## Text passage
▼
Four ingredients

Four Ingredients for a Memorable Learning Experience

February 15, 2021 by Rodrigo J. Gallego |

Working as an experience learning designer is like being a chef. In order to design your experience, you need to carefully select your ingredients, spices, and carefully blend them to obtain an original powerful learning experience. But which are the key ingredients every professional should take into account to “cook” a learning experience?

In this article, I will share my recipe to design memorable learning experiences with you. 

Not all experiences “print” memories in our memory. Therefore, it is reasonable to ask ourselves: what do we need to take into account to create them? Let’s dive in.

Note: I enjoy having playback music while I read so I curated a playlist with ten songs that will “walk” you through reading and reflecting on this article 😀

Please, before you start reading, I want you to remember an important moment in your life, whatever comes to your mind first (there is no right nor wrong answer). Write that memory on a little piece of paper and save it in your pocket. We are going to use it later 😉

Memory is unfair.

That is the maxim of this article: memory is unfair. Our brain tends to¨cherry-pick¨. Every time we remember an important experience in our life, our brain usually only selects the most intense moment(s) of the experience and the ending. This phenomenon is called the “Peak-end Rule”. We tend to remember peaks, intense moments (good or bad, happy or sad it does not matter as long as they are peak moments) and the ending. As experience learning designers we need to build peaks and endings to increase the chances of creating a strong memory in our students. In this article, I want to focus on how to build peaks.

 

Challenge: It’s all about the peaks

When we design an experience, we usually tend to take into account how to make the participants or students feel comfortable instead of designing a peak moment. For example, if you are preparing a class, you will make sure you have enough chairs, the right PPT presentation, your personal notes, etc but, if all of those things go great, are we still creating a memory? No, we are not. Unfortunately, great is not enough. To create a memorable learning experience you need intense moments, not just great moments.

So, which are the key ingredients for building peaks?

There are (at least) 4 important ingredients. You should use and blend them according to the learning outcome you want to achieve. It is a tricky task, so choose your ingredients wisely. It is important to realize you do not need to use all of them every time. Each ingredient is explained with projects we did at Eidos Global (a learning experience foundation I co-founded in 2012). If you want to deepen your knowledge on these ideas, I suggest reading the books “The Power of Moments” by Chip Heath & Dan Heat and, “Designing Experiences” by J. Robert Rossman and Mathew D. Duerden.
▲
## Goals
[1] Write out the part of the learning experience article from "Working as an" up to and including "a learning experience?".
[2] According to the learning experience article, why should experience learning designers build peaks and endings?

## Provided records
▼
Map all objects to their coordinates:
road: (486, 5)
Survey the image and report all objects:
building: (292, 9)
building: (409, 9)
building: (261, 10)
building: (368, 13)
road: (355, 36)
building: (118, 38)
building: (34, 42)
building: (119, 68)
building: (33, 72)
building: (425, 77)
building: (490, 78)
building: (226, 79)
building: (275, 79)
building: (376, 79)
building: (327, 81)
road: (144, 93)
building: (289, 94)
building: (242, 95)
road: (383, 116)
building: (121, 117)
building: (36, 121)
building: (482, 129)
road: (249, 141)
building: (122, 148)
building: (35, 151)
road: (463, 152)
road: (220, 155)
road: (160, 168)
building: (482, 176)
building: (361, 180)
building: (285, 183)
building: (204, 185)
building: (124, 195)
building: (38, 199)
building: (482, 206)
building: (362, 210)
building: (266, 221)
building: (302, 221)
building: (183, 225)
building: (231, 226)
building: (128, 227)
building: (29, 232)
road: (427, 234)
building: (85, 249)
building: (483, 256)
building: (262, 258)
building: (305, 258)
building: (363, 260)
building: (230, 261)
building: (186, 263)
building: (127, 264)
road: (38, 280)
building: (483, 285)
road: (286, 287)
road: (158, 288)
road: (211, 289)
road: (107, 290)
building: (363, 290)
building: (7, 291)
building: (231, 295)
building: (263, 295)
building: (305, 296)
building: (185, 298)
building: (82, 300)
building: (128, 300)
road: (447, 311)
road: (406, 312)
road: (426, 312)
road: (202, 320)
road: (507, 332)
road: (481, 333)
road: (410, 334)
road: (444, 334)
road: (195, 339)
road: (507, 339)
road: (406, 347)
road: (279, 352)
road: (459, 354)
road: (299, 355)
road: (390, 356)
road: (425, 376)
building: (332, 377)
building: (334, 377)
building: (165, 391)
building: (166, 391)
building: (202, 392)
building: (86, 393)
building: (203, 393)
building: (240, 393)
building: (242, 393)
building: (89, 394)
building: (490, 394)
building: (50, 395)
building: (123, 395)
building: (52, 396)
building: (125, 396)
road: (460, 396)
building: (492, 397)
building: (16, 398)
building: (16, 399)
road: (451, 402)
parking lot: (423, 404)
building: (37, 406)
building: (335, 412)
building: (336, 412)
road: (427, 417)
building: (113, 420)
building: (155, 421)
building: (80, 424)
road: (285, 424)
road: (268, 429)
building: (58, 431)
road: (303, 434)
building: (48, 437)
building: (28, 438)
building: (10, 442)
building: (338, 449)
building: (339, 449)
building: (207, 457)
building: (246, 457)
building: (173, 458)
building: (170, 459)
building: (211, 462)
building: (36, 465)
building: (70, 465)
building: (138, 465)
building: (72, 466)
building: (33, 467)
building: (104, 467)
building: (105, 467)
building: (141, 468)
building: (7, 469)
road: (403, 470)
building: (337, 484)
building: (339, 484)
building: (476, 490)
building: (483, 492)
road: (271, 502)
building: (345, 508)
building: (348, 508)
▲
## Outputs by task
[1]
Working as an experience learning designer is like being a chef. In order to design your experience, you need to carefully select your ingredients, spices, and carefully blend them to obtain an original powerful learning experience. But which are the key ingredients every professional should take into account to “cook” a learning experience?

[2] Memory is unfair. When we recall an important experience, the brain usually keeps only its most intense moments and its ending, a pattern called the "Peak-end Rule." Building peaks and endings therefore increases the chances of creating a strong memory in students.